DATA SECTION:
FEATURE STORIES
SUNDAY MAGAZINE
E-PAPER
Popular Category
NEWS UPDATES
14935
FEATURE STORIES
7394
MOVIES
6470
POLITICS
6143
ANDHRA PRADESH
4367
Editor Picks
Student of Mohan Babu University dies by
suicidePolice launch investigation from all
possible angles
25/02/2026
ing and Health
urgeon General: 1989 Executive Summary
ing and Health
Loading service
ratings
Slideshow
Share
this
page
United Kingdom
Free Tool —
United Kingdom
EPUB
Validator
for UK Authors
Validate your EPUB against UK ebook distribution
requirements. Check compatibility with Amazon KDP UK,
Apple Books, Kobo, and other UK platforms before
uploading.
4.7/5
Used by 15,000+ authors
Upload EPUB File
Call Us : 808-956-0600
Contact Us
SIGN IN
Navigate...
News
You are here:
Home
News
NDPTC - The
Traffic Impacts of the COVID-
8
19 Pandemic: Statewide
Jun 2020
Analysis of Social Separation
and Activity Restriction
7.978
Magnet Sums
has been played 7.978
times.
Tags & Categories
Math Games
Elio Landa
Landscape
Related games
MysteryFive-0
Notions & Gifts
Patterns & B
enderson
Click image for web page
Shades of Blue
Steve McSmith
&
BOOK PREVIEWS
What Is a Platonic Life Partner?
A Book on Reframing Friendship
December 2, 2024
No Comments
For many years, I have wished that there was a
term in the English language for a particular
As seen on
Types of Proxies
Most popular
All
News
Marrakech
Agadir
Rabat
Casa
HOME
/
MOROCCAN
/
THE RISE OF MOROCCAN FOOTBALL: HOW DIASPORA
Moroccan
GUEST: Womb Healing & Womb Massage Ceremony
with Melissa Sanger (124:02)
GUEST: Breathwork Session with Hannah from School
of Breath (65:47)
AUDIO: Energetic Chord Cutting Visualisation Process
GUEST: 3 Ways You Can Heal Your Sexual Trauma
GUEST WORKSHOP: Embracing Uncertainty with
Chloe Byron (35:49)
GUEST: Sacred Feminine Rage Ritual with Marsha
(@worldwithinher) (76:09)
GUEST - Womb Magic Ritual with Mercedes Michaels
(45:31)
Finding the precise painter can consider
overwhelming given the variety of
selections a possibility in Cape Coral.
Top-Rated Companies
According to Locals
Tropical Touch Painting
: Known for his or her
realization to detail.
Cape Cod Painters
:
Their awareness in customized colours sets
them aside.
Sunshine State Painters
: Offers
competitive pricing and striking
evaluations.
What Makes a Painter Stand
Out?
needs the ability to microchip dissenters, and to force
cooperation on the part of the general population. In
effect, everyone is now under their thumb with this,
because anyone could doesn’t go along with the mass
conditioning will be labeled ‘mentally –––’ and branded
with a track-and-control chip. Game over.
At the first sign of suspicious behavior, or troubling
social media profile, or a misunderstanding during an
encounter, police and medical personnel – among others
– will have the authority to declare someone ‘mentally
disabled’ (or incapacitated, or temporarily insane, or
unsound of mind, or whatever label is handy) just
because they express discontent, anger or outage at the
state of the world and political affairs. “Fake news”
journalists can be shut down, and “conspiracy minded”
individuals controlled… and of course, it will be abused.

TASK DETAILS:
Each record above has to be printed again, word for word.

TASK OUTPUT:
FEATURE STORIES
SUNDAY MAGAZINE
E-PAPER
Popular Category
NEWS UPDATES
14935
FEATURE STORIES
7394
MOVIES
6470
POLITICS
6143
ANDHRA PRADESH
4367
Editor Picks
Student of Mohan Babu University dies by
suicidePolice launch investigation from all
possible angles
25/02/2026
ing and Health
urgeon General: 1989 Executive Summary
ing and Health
Loading service
ratings
Slideshow
Share
this
page
United Kingdom
Free Tool —
United Kingdom
EPUB
Validator
for UK Authors
Validate your EPUB against UK ebook distribution
requirements. Check compatibility with Amazon KDP UK,
Apple Books, Kobo, and other UK platforms before
uploading.
4.7/5
Used by 15,000+ authors
Upload EPUB File
Call Us : 808-956-0600
Contact Us
SIGN IN
Navigate...
News
You are here:
Home
News
NDPTC - The
Traffic Impacts of the COVID-
8
19 Pandemic: Statewide
Jun 2020
Analysis of Social Separation
and Activity Restriction
7.978
Magnet Sums
has been played 7.978
times.
Tags & Categories
Math Games
Elio Landa
Landscape
Related games
MysteryFive-0
Notions & Gifts
Patterns & B
enderson
Click image for web page
Shades of Blue
Steve McSmith
&
BOOK PREVIEWS
What Is a Platonic Life Partner?
A Book on Reframing Friendship
December 2, 2024
No Comments
For many years, I have wished that there was a
term in the English language for a particular
As seen on
Types of Proxies
Most popular
All
News
Marrakech
Agadir
Rabat
Casa
HOME
/
MOROCCAN
/
THE RISE OF MOROCCAN FOOTBALL: HOW DIASPORA
Moroccan
GUEST: Womb Healing & Womb Massage Ceremony
with Melissa Sanger (124:02)
GUEST: Breathwork Session with Hannah from School
of Breath (65:47)
AUDIO: Energetic Chord Cutting Visualisation Process
GUEST: 3 Ways You Can Heal Your Sexual Trauma
GUEST WORKSHOP: Embracing Uncertainty with
Chloe Byron (35:49)
GUEST: Sacred Feminine Rage Ritual with Marsha
(@worldwithinher) (76:09)
GUEST - Womb Magic Ritual with Mercedes Michaels
(45:31)
Finding the precise painter can consider
overwhelming given the variety of
selections a possibility in Cape Coral.
Top-Rated Companies
According to Locals
Tropical Touch Painting
: Known for his or her
realization to detail.
Cape Cod Painters
:
Their awareness in customized colours sets
them aside.
Sunshine State Painters
: Offers
competitive pricing and striking
evaluations.
What Makes a Painter Stand
Out?
needs the ability to microchip dissenters, and to force
cooperation on the part of the general population. In
effect, everyone is now under their thumb with this,
because anyone could doesn’t go along with the mass
conditioning will be labeled ‘mentally –––’ and branded
with a track-and-control chip. Game over.
At the first sign of suspicious behavior, or troubling
social media profile, or a misunderstanding during an
encounter, police and medical personnel – among others
– will have the authority to declare someone ‘mentally
disabled’ (or incapacitated, or temporarily insane, or
unsound of mind, or whatever label is handy) just
because they express discontent, anger or outage at the
state of the world and political affairs. “Fake news”
journalists can be shut down, and “conspiracy minded”
individuals controlled… and of course, it will be abused.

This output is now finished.